■ TESTO DA ANALIZZARE:

_ _ _ _ _ _ _

Se facessimo riferimento solo ai numeri, la stagione che si è conclusa poche settimane fa dovrebbe aver sancito la consacrazione definitiva di Federico Chiesa: il nuovo giocatore della Juventus ha infatti stabilito tanti nuovi record nella sua ancor giovane carriera, per quanto riguarda i gol segnati (dieci), gli assist serviti (sei), il rapporto tra dribbling tentati e riusciti (2,7 e 1,5), il numero di passaggi chiave (1,5) per tocchi di palla effettuati (quasi 75) ogni 90’. Queste statistiche, però, non restituiscono pienamente le sensazioni che si provano quando si vede giocare Chiesa, un calciatore la cui crescita non sembra essere ancora in linea con le premesse e le promesse degli esordi.
Certo, il suo percorso evolutivo è stato condizionato dalla discontinuità progettuale della Fiorentina, che l’ha portato a essere allenato da quattro tecnici diversi in quattro stagioni vissute in prima squadra. Il fatto che sia dovuto cambiare per necessità, che abbia dovuto modificare il suo modo di stare in campo e adattarsi di volta in volta a sovrastrutture mutevoli – per non dire opposte tra loro – ha finito per rendere i suoi difetti marcati quasi quanto i pregi, portando a interrogarsi sugli effettivi margini di crescita e sull’impatto che potrebbe avere in una squadra come la Juventus – che, a sua volta, è alla ricerca di una nuova, precisa identità tecnico-tattica.
C’è un gol, realizzato contro la Spal nel settembre 2018, che ancora oggi può essere usato come parametro di riferimento per raccontare il gioco di Chiesa, nel bene e nel male. Dopo aver facilitato il raddoppio e il recupero palla sulla propria trequarti difensiva, tra l’altro al termine di una corsa all’indietro di 20 metri, Chiesa entra in possesso della sfera e parte a testa bassa in conduzione; punta direttamente la porta avversaria, resiste a un contrasto e scarica su Marko Pjaca pochi istanti prima che l’avversario gli chiuda ogni linea di passaggio. A quel punto Chiesa sprinta ancora, alla massima velocità, fino al limite dell’area di rigore, poi rallenta per trovare la miglior posizione possibile nella zona centrale, infine aggredisce la seconda palla, calciando di prima intenzione dopo il rimpallo.

_ _ _ _ _ _ _

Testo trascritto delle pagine

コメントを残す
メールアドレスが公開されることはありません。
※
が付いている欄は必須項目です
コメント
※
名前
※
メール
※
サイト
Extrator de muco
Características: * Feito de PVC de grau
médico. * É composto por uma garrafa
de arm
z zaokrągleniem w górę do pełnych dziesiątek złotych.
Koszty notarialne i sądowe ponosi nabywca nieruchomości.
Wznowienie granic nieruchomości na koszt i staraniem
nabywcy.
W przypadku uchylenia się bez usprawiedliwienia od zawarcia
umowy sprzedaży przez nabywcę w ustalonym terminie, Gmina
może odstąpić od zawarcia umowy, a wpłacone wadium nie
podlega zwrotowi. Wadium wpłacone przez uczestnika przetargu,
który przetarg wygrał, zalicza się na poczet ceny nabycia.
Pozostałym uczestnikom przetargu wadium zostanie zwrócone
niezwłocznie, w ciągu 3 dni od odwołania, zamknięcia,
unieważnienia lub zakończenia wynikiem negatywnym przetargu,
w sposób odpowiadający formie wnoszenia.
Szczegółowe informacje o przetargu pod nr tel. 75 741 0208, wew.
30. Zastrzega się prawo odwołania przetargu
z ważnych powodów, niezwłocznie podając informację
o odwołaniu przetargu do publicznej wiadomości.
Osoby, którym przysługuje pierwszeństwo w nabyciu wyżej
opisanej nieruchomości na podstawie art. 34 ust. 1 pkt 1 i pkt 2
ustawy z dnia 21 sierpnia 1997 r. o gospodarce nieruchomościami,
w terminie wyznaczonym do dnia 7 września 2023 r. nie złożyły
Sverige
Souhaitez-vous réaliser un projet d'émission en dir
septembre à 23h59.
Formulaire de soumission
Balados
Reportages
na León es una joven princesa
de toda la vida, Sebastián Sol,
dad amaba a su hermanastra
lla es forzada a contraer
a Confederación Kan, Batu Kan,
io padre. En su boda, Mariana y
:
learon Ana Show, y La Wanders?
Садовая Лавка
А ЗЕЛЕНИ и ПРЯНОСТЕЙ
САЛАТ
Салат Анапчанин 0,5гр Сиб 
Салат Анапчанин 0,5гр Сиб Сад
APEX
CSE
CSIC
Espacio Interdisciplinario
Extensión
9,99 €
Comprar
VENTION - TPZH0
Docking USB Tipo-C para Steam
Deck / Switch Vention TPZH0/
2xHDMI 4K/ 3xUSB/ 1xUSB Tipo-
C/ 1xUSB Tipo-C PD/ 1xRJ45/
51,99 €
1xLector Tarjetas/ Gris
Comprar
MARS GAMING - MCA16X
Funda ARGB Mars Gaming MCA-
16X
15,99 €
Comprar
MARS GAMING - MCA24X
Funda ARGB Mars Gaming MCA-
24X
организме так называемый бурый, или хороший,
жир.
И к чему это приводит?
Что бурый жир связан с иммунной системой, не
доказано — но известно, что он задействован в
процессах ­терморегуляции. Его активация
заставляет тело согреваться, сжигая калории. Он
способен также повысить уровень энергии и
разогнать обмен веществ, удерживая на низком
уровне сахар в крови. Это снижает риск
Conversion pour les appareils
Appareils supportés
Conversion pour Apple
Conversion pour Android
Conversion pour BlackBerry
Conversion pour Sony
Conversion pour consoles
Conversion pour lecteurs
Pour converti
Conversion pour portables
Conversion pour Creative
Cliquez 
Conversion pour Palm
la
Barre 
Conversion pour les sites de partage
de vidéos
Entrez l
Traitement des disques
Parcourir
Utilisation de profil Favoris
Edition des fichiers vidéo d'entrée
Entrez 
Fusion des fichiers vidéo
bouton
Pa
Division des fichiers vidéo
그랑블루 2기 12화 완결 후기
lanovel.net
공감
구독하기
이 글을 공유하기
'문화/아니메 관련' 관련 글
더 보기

_ _ _ _ _ _ _

■ CONSEGNE:
a - Rispondi a queste domande sul testo su Chiesa:
(i) Quanti gol ha segnato Chiesa nella stagione conclusa poche settimane prima?
(ii) Da quanti tecnici diversi è stato allenato alla Fiorentina nelle quattro stagioni in prima squadra?
(iii) Contro quale squadra ha realizzato il gol del settembre 2018?
b - Sostituisci "passaggi chiave" con "occasioni create" nel passo del testo su Chiesa che si apre con le parole "Se facessimo riferimento" e si chiude con "promesse degli esordi.", e riscrivi il passo per intero.

■ RISPOSTE NUMERATE:
a -
(i) Dieci.
(ii) Quattro.
(iii) Contro la Spal.

b -
Se facessimo riferimento solo ai numeri, la stagione che si è conclusa poche settimane fa dovrebbe aver sancito la consacrazione definitiva di Federico Chiesa: il nuovo giocatore della Juventus ha infatti stabilito tanti nuovi record nella sua ancor giovane carriera, per quanto riguarda i gol segnati (dieci), gli assist serviti (sei), il rapporto tra dribbling tentati e riusciti (2,7 e 1,5), il numero di occasioni create (1,5) per tocchi di palla effettuati (quasi 75) ogni 90’. Queste statistiche, però, non restituiscono pienamente le sensazioni che si provano quando si vede giocare Chiesa, un calciatore la cui crescita non sembra essere ancora in linea con le premesse e le promesse degli esordi.